I make no judgment on corporate perks (I sure enjoy mine!). The point is that Google became a blueprint for startup culture because they were the first to do it well, but we never really stopped to think about whether all of those perks made sense - whether there was actually a causal relationship between perks and quality of the workplace - or whether we were just mindlessly repeating what had been done before. [3]

Sometimes I think of Kickstarter as the original sin for modern patronage. Kickstarter, with its fundraising goals, email updates, and reward tiers, inadvertently created a blueprint for every other crowdfunding platform thereafter. But we never stopped to think about whether we repeated these behaviors because they were actually good for creators, or because that’s just how Kickstarter did it.

Reward tiers are an awkward thing for creators and their patrons. People don’t necessarily need material perks. They just want to feel close to that person. There may be transactional benefits to that relationship (ex. having access to the creator, or getting feedback on your ideas), but I think the actual underlying reasons that compel us to patronage are much less logical than that.

Patrons pay for the ritual, and the ritual tames them. These are ongoing relationships, not transactions. Creators sell intimacy to patrons. They sell “stuff” - perks - to customers.

When Kickstarter first became popular, people found it unbelievable that anyone would fund a campaign without getting equity in return. Similarly, we might find it unbelievable right now that anyone would fund someone without getting material perks in return. But I think the continued growth of personal newsletters increasingly demonstrates how that might be true.

Like any other relationship, if someone loves and cares about your work, you don’t need to bribe them to stick around. Mentors and advisors (good ones, anyway) don’t invest in people because they want to get paid. Friends (good ones, anyway) don’t hang out with you because they need something in return. They’re there because they weirdly fell in love with what you’re doing, and they want to see you succeed.

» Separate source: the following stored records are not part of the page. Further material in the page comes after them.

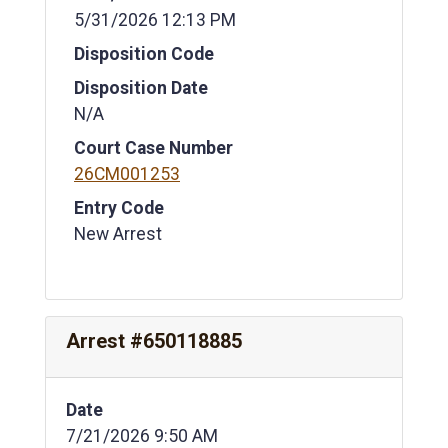
5/31/2026 12:13 PM
Disposition Code
Disposition Date
N/A
Court Case Number
26CM001253
Entry Code
New Arrest
Arrest #650118885
Date
7/21/2026 9:50 AM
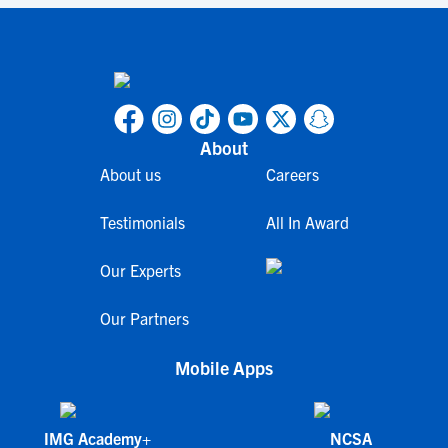
About
About us
Careers
Testimonials
All In Award
Our Experts
Our Partners
Mobile Apps
IMG Academy+
NCSA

I wish we could take this as a foundational design principle when building the products, platforms, and tools that support modern patronage. I think they would look very different.

Notes

[1] True story: back in 2013, when one of my first blog posts ever unexpectedly blew up on reddit, I also started a mailing list. I eventually deleted the entire list, which had a few hundred subscribers at the time, for no reason except that I was too terrified and embarrassed to send email to strangers.

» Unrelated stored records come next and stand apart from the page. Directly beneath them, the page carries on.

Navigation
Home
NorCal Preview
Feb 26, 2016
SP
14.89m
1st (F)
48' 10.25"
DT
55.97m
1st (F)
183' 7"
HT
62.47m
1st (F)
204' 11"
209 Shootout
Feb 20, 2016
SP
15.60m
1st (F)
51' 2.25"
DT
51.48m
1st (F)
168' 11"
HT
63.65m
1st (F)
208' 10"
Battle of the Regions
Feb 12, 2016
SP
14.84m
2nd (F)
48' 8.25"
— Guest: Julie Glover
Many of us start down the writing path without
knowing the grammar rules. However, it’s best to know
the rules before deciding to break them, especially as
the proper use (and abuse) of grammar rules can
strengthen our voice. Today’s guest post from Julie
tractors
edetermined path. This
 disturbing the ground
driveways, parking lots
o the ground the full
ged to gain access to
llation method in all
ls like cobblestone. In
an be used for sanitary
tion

[2] The first personal newsletter I subscribed to was a series of pseudonymous letters written by a woman named Charlotte Shane, a sex worker with a boyfriend, apparently now serialized into a book. I signed up after a friend confessed that he had found and followed her work. Neither of us knew her personally, but we were captivated by her life. I don’t remember which Kickstarter campaigns I backed that year, but I still remember getting those TinyLetters in my inbox.

[3] Open office layouts are another example of companies imitating what other companies do, without stopping to consider the causal relationship.